Implementar un modelo
- Portal: Inicie sesión, abra el proyecto del hub.
- Catálogo de modelos: seleccione gpt-4o-mini.
- Use este modelo > para aceptar el nombre de implementación predeterminado > implementar.
- Tras tener éxito: abra en el área de juegos para comprobarlo.

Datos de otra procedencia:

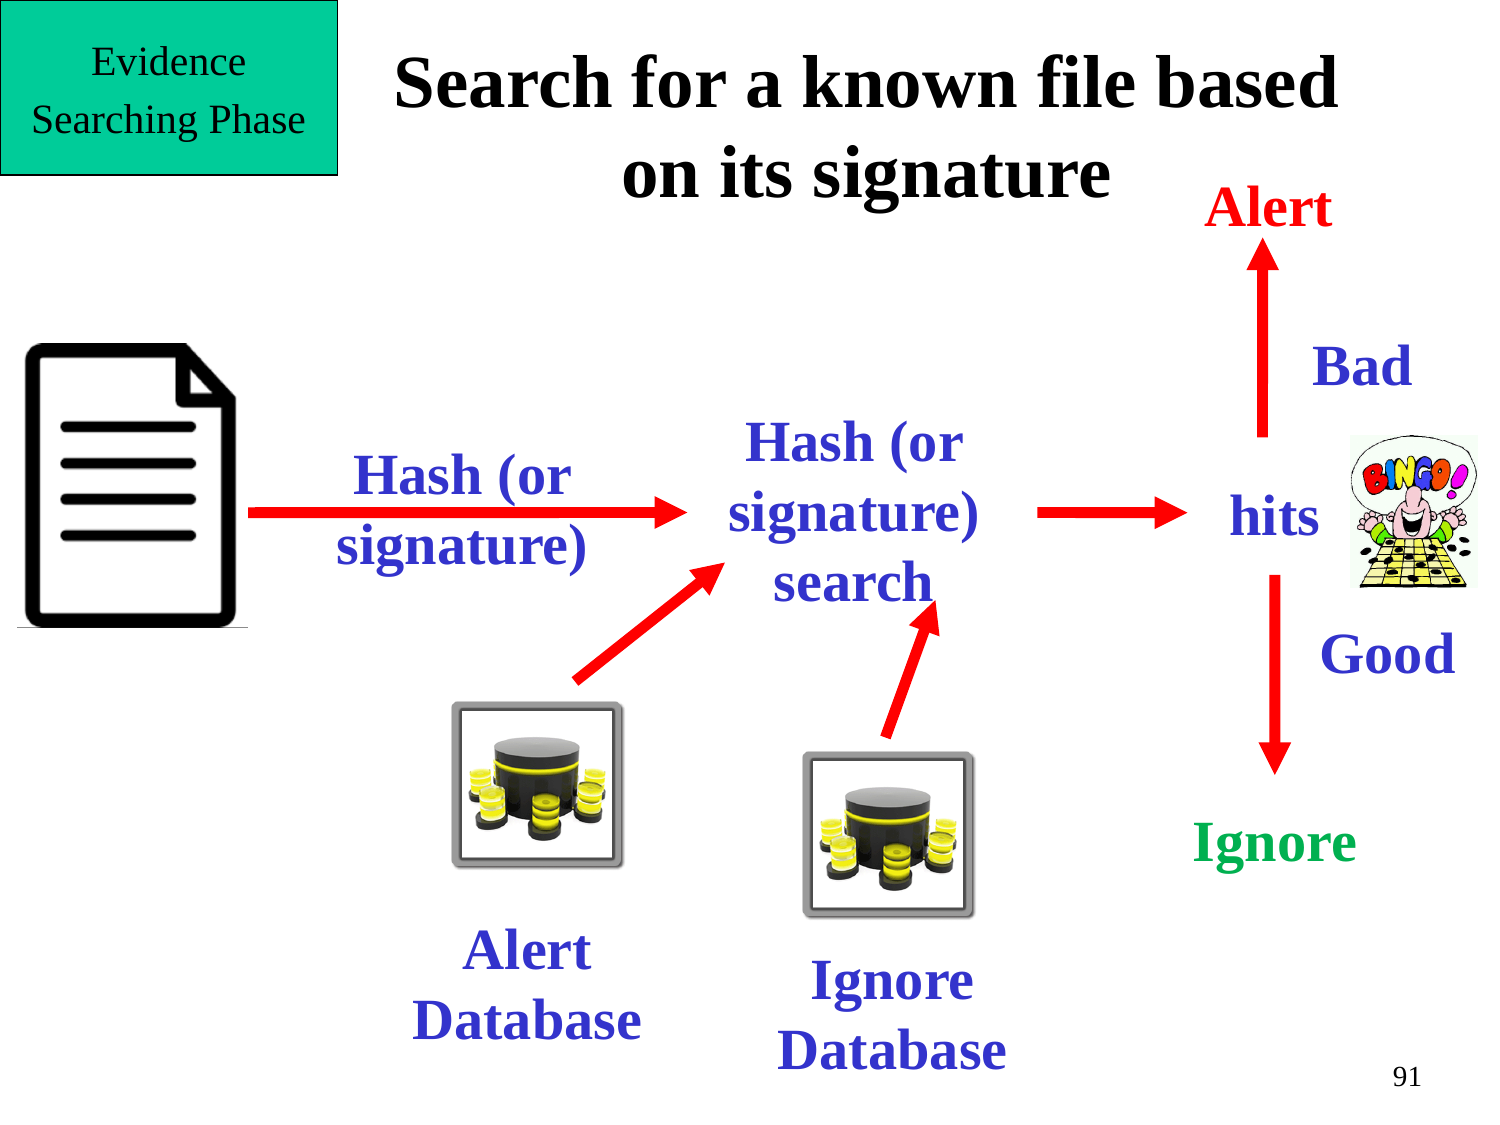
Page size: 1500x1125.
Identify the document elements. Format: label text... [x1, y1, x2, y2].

text_box hits [1149, 450, 1344, 575]
text_box Hash (or signature) [254, 522, 675, 600]
picture [797, 749, 988, 926]
picture [446, 699, 637, 876]
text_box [841, 643, 980, 694]
picture [1349, 435, 1478, 588]
text_box Hash (or signature) search [684, 413, 1024, 602]
text_box Bad [1237, 287, 1488, 438]
text_box Alert [1168, 219, 1369, 260]
text_box Hash (or signature) [254, 412, 675, 510]
text_box Ignore Database [761, 948, 1024, 1074]
slide_number 91 [1311, 1049, 1438, 1125]
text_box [574, 562, 726, 682]
text_box Evidence Searching Phase [0, 0, 338, 175]
text_box Alert Database [390, 893, 665, 1069]
text_box Good [1287, 574, 1488, 725]
text_box Ignore [1168, 781, 1382, 895]
text_box Search for a known file based on its signature [341, 24, 1392, 219]
picture [17, 343, 249, 629]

Compilación de la aplicación de chat
Cree chat.py con código de ejemplo:
Sugerencia
El código usa el SDK de Azure AI Projects 1.x y no es compatible con Azure AI Projects 2.x. Asegúrese de instalar la versión azure-ai-projects==1.0.0b10 correcta para usarla con el código de este artículo.
from azure.ai.projects import AIProjectClient
from azure.identity import DefaultAzureCredential
project_connection_string = "<your-connection-string-goes-here>"
project = AIProjectClient.from_connection_string(
conn_str=project_connection_string, credential=DefaultAzureCredential()
)
chat = project.inference.get_chat_completions_client()
response = chat.complete(
model="gpt-4o-mini",
messages=[
{
"role": "system",
"content": "You are an AI assistant that speaks like a techno punk rocker from 2350. Be cool but not too cool. Ya dig?",
},
{"role": "user", "content": "Hey, can you help me with my taxes? I'm a freelancer."},
],
)
print(response.choices[0].message.content)
Inserte la cadena de conexión del proyecto desde la página de información general del proyecto (copie, reemplace el marcador de posición en el código).
¡Corre!
python chat.py
Agregar plantillas de aviso
Agregue get_chat_response mediante la plantilla mustache (consulte chat-template.py ejemplo) y, a continuación, invoque con mensajes de usuario o contexto.
Vuelva a ejecutar para ver la respuesta plantilla.
Limpieza de recursos
Elimine la implementación o el proyecto una vez finalizado para evitar costos.